* _Passage_
* * *

Re: XFS and journalling filesystems

Jim Mostek (mostek@sgi.com)
Thu, 27 May 1999 12:44:17 -0500 (CDT)


>
>
>----- Original Message -----
>From: Andreas Bogk <andreas@andreas.org>
>To: Jeff Merkey <jmerkey@timpanogas.com>
>Cc: <linux-kernel@vger.rutgers.edu>
>Sent: Tuesday, May 25, 1999 10:37 AM
>Subject: Re: XFS and journalling filesystems
>
>
>> "Jeff Merkey" <jmerkey@timpanogas.com> writes:
>>
>> > Journalling slows everything down because it requires all writes (and
>reads)
>> > to be serialized. This decreases SMP parallelism. The last thing Linux
>> > needs is another slow SMP poor component. I think more is better, don't
>get
>>
>> This may be true for some implementations, but not XFS. It uses
>> multiple trees for FS resource management, so every CPU can just grab
>> one of the trees and go ahead. SGI does have some nice SMP machines,
>> and they are aware of the problems with that.
>>
>
>Sorry, I've been doing SMP for about 12 years, and it isn't this simple.
>Grabs "one of the trees". What happens if they are sharing open files or
>two processors try to share the tree? Linux doesn't have decent shared sync
>objects, how do they implement r/w locks, do they provide them in the file
>system, or does Irix have its own unique ones? The log file (journal is

XFS has it's own locks throughout for various things. There is an inode lock,
an io lock, various locks in the log, buffer locks, ... XFS doesn't really
depend on locks outside the FS (like a system wide kernel_lock or io_lock).
XFS is fully re-entrant. You should see xfs_rename!

>SINGLE threaded [it has to be on a journalling file system]). There's a lot

Very few parts of XFS are single threaded. These critical regions are pretty
limited.

* * *

* _Material provided_
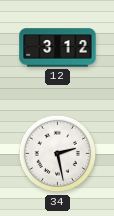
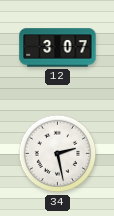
12: 3:12 -> 3:07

* * *

* _Exercises to complete_
**A.** In the XFS mailing-list message, which specific locks does the reply name as XFS's own?
**B.** Reproduce the XFS mailing-list message starting with "XFS has it's" and going on through "kernel_lock or io_lock).", substituting "page locks" for "buffer locks".
**C.** Continue the mailing-list message on XFS locking and journalling from the point where the text stops.

* _Solved tasks_
**A.** An inode lock, an io lock, various locks in the log, and buffer locks.

**B.**
XFS has it's own locks throughout for various things. There is an inode lock,
an io lock, various locks in the log, page locks, ... XFS doesn't really
depend on locks outside the FS (like a system wide kernel_lock or io_lock).

**C.**
>of issues with mapping a **REAL** SMP file system to Linux. Linux needs a
>lot of SMP work to support these types of technologies with some decent
>scaling and an expanded set of sync primitive. I've got $100.00 that says
>it will be **SLOWER** than ext2, and the scaling will be dismal. Care to
>take the bet?

hmmm. I'm not a betting man. The performance of XFS will depend on lots
of trade-offs.

Jim

>
>Jeff
>
>> > me wrong. I jsut didn't like seeing some folks go belly up and start
>> > killing their internal projects (like ext3) just becuase XFS shows up on
>the
>> > scene. Particularly since it was a patently blatant predatory move by
>SGI
>> > based on pure politics -- so obvious. It's also just another unix file
>> > system, and comes with all the limitations of Unix FS's.
>>
>> As long as SGI shows neither code nor license, this point is moot
>> anyways. But XFS scores pretty well for a jounaling file system, or
>> just about any Unix file system currently available.
>>
>
>Let's see if their lawyers are really going to let them give away their IP
>with no strings attached. This will be interesting.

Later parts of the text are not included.